Back in 2012, I replaced my Buffalo Raid with the now discontinued Drobo FS NAS from Drobo. Just a few weeks before I got my new desktop, my reliable Drobo died. After contacting their customer support, it was determined that it would cost at least $150 to fix the old NAS. Instead of fixing it, I decided to upgrade to the Drobo 5N NAS.
For some reason, I could not get the Drobo Dashboard to recognize my new 5N using Windows 8.1. However, my old desktop which is still running Windows Vista was able to find it properly. After contacting Drobo support, I was never able to get the Windows 8.1 to recognize my new 5N. However, I did get it to work by entering the IP address of the Drobo (see below).
After transferring the drives from my old Drobo to my new 5N, the unit was able to access all the data. I moved all the data to my local hard drive, then reformatted the 5N, the copied everything back onto it. This took a little while but after everything was done, I was back online.

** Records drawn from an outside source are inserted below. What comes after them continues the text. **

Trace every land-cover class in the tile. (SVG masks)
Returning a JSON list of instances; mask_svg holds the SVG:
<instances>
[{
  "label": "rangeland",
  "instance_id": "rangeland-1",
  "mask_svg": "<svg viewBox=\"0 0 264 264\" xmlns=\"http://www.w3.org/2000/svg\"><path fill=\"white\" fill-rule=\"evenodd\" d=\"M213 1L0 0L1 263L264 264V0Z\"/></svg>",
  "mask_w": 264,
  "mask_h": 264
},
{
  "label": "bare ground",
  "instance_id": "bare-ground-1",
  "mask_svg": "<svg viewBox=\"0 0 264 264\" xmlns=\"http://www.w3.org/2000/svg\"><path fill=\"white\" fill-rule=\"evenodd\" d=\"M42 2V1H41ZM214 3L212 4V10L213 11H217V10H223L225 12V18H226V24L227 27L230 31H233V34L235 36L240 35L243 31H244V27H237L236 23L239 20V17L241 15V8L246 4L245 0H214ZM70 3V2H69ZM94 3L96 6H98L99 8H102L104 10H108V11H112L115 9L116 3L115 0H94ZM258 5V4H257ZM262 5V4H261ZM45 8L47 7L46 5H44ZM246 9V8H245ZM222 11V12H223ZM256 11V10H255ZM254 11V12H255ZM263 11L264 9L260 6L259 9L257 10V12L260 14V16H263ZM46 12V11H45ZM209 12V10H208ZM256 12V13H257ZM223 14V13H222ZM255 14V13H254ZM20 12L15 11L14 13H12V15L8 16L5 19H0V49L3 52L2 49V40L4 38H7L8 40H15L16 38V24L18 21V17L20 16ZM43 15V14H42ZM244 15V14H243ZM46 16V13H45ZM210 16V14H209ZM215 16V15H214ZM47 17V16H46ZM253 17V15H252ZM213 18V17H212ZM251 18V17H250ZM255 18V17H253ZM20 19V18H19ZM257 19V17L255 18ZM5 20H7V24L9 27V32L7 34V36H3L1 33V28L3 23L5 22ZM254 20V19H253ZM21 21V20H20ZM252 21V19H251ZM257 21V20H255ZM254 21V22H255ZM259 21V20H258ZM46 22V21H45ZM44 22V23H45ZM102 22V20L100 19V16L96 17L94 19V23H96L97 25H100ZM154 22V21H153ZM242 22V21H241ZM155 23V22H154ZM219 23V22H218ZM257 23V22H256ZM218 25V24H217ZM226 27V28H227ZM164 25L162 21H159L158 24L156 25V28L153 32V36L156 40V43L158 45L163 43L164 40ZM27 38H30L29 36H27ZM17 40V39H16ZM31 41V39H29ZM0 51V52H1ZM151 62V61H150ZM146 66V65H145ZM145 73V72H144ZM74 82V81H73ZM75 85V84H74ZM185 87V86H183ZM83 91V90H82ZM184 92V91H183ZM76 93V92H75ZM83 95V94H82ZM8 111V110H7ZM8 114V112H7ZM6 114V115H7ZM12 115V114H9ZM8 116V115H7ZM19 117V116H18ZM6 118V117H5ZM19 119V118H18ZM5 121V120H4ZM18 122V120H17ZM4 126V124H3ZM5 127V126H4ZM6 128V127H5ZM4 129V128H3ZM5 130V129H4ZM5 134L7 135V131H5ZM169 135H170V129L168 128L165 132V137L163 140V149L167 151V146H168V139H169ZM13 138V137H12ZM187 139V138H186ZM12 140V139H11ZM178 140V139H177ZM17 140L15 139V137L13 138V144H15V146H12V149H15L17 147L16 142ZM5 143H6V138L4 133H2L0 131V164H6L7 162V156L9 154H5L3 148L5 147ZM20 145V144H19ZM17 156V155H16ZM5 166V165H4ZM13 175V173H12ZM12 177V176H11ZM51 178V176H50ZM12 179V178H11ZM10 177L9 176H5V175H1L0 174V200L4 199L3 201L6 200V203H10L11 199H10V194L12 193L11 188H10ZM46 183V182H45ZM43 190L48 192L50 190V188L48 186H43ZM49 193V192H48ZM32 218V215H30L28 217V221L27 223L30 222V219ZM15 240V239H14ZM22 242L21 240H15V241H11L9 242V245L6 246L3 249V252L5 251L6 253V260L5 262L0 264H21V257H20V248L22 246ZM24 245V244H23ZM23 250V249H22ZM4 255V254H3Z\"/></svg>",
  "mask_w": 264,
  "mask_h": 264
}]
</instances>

However, after 4 months of use, I had to get a new cable modem, which had a built in router. Upon connecting to this new router, the Drobo became disconnected from my network. After contacting Drobo customer support, they told me to connect the Drobo directly to my computer. After doing so, I noticed that the Network setting was set to “Manually assign an IP address.” When I changed it back to “Automatically assign IP settings,” my Drobo connected properly to my Windows 8.1 and Windows Vista computers without any more problem.

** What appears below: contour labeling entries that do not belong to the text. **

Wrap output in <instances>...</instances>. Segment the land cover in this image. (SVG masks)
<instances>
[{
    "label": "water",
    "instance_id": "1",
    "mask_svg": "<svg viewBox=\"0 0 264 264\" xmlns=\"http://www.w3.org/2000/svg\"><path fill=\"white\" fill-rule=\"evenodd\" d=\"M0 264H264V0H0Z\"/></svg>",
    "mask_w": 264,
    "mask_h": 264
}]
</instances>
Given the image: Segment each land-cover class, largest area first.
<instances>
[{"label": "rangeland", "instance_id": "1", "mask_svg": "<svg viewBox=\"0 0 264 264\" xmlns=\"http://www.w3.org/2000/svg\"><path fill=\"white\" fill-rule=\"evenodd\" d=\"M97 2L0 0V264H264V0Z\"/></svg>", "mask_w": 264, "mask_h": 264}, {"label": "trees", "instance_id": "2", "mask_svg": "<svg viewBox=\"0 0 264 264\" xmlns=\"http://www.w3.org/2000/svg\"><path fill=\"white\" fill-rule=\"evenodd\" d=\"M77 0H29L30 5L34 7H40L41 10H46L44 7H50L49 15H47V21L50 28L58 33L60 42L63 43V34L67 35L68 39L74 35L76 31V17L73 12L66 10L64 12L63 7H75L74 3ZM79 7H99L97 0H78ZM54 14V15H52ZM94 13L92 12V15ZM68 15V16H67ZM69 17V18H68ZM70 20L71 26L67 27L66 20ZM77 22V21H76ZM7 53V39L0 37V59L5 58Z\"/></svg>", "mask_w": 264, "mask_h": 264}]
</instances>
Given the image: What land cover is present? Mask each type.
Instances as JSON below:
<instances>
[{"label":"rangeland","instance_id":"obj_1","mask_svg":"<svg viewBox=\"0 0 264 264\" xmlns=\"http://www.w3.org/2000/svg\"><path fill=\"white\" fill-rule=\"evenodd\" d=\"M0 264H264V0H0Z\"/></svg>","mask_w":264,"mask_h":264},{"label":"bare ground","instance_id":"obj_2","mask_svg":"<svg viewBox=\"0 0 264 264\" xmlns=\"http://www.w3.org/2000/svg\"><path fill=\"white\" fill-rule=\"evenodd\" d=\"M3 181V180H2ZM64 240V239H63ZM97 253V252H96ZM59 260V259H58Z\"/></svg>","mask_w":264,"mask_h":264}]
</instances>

The older Drobo came with a program called “Drobo PC Backup,” which would automatically backup files for you. However, if you are running Windows 8.1, you no longer need this program. Microsoft has copied Apple’s “Time Machine” with their own version called “File History.” The name is not as sexy, but basically it does the same thing. To turn it on, from search, type “File History,” to get the screen below. In the lower right, click on “Turn on” to activate this feature. It will automatically backup all your library (music, documents, video, photos) files, settings, contacts, Favorites and desktop. You can change the setting to save forever, or only keep stuff for a specific amount of time.
All in all, this newer Drobo with the ability to replace drives with larger ones without having to re-format, and to mix and match different sizes, makes this a winner. It’s not the cheapest RAID you can buy. It’s just the best.